Fight on tiny planets for territory. Build defenses, recruit units and be the last faction standing.
Made this game for Ludum Dare 23 (Tiny World).
It’s impressive how much you can achieve in so little time. The one thing that stood out to me at the time was that you have to keep moving forward. Keep writing code, don’t wait for the perfect solution. You can always refactor it later.
The game started as a full-on micro-management strategy game, where you battle on tiny planets. Eventually, the gameplay was simplified to be like StarCraft 2: Direct Strike mod. It was suggested by my brother, who also made the music for the game.
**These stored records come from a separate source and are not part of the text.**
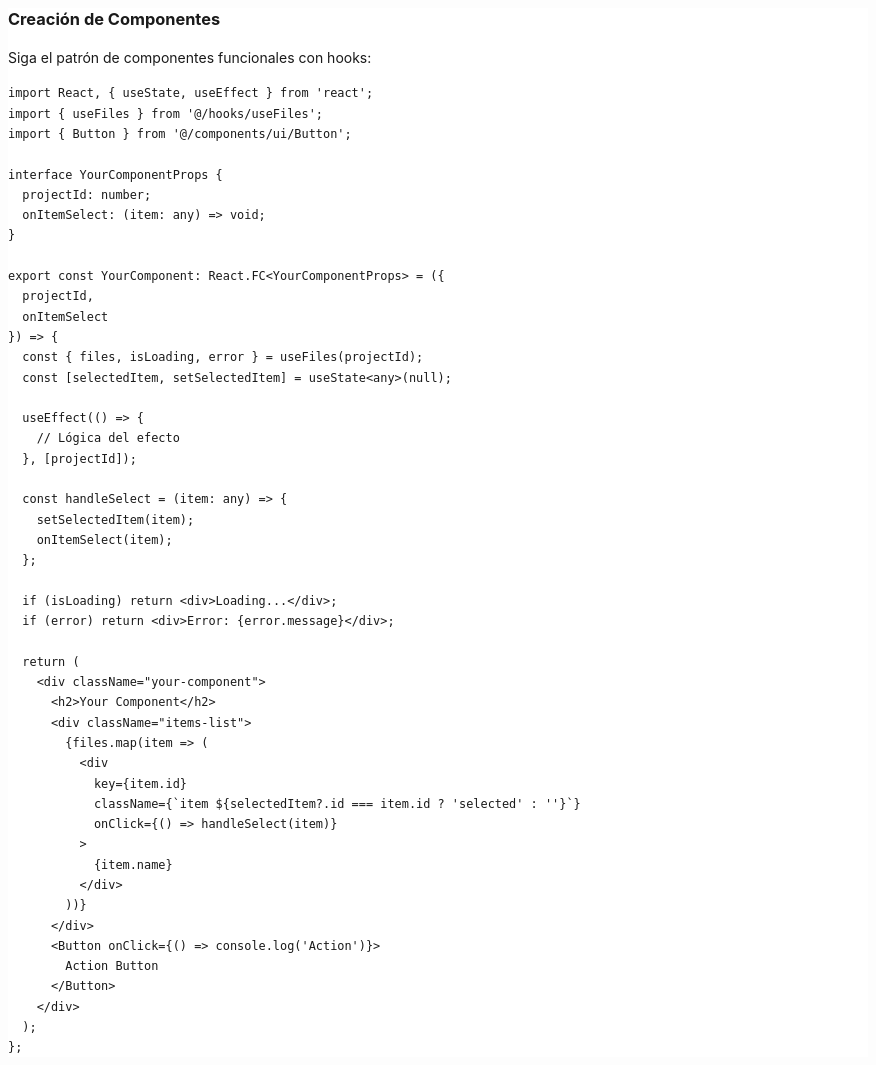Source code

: ### Creación de Componentes

Siga el patrón de componentes funcionales con hooks:

```tsx
import React, { useState, useEffect } from 'react';
import { useFiles } from '@/hooks/useFiles';
import { Button } from '@/components/ui/Button';

interface YourComponentProps {
  projectId: number;
  onItemSelect: (item: any) => void;
}

export const YourComponent: React.FC<YourComponentProps> = ({ 
  projectId, 
  onItemSelect 
}) => {
  const { files, isLoading, error } = useFiles(projectId);
  const [selectedItem, setSelectedItem] = useState<any>(null);
  
  useEffect(() => {
    // Lógica del efecto
  }, [projectId]);
  
  const handleSelect = (item: any) => {
    setSelectedItem(item);
    onItemSelect(item);
  };
  
  if (isLoading) return <div>Loading...</div>;
  if (error) return <div>Error: {error.message}</div>;
  
  return (
    <div className="your-component">
      <h2>Your Component</h2>
      <div className="items-list">
        {files.map(item => (
          <div 
            key={item.id} 
            className={`item ${selectedItem?.id === item.id ? 'selected' : ''}`}
            onClick={() => handleSelect(item)}
          >
            {item.name}
          </div>
        ))}
      </div>
      <Button onClick={() => console.log('Action')}>
        Action Button
      </Button>
    </div>
  );
};
```
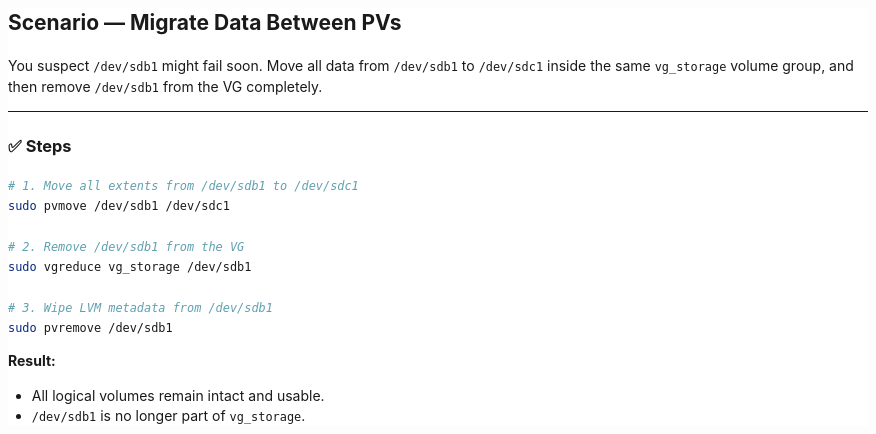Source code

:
 ```bash
```

## Scenario — Migrate Data Between PVs

You suspect `/dev/sdb1` might fail soon. Move all data from `/dev/sdb1` to `/dev/sdc1` inside the same `vg_storage` volume group, and then remove `/dev/sdb1` from the VG completely.

---

### ✅ Steps

```bash
# 1. Move all extents from /dev/sdb1 to /dev/sdc1
sudo pvmove /dev/sdb1 /dev/sdc1

# 2. Remove /dev/sdb1 from the VG
sudo vgreduce vg_storage /dev/sdb1

# 3. Wipe LVM metadata from /dev/sdb1
sudo pvremove /dev/sdb1
```

**Result:**

* All logical volumes remain intact and usable.
* `/dev/sdb1` is no longer part of `vg_storage`.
Great ideas can come from anywhere!
Fierce tug-of-war. Players construct buildings and waves of units are sent out against the enemy.
From a total of 330 jam entries, the game did quite well.
Future & Ideas
I think this game idea has a lot of potential for a future remake.
This game is begging for multiplayer!
The AI in the game was pretty terrible. With multiplayer implemented the game could really shine. Sneaky, and clever strategies.
Different factions would rely on different play-styles. Units that fight in close/long range. Solar/darkness powered units.
Each faction could start with one special power that is only usable once per game. Much like how in Direct Strike you have a nuke that you can use to shift the tug-of-war in your favor.
The game started with the theme Tiny World. Taking that further, you could implement a risk-reward element where mining the planet would gradually reduce its size.
Explosive weapons could also take out chucks on the planet – valuable resources gone!
Gravity could be one of the central mechanics. Shooting missiles, and blowing garbage all around.
The sun would orbit the planet, revealing enemy bases, and creating fog-of-war on the dark side. Specific units/buildings could depend on solar energy. The moon could be used as a second colony, that would allow you to rain missiles down.
🕹 You can play it here.
I also wrote a small post about it way back.
- Constraints breed creativity.
- Keep writing code, refactor later.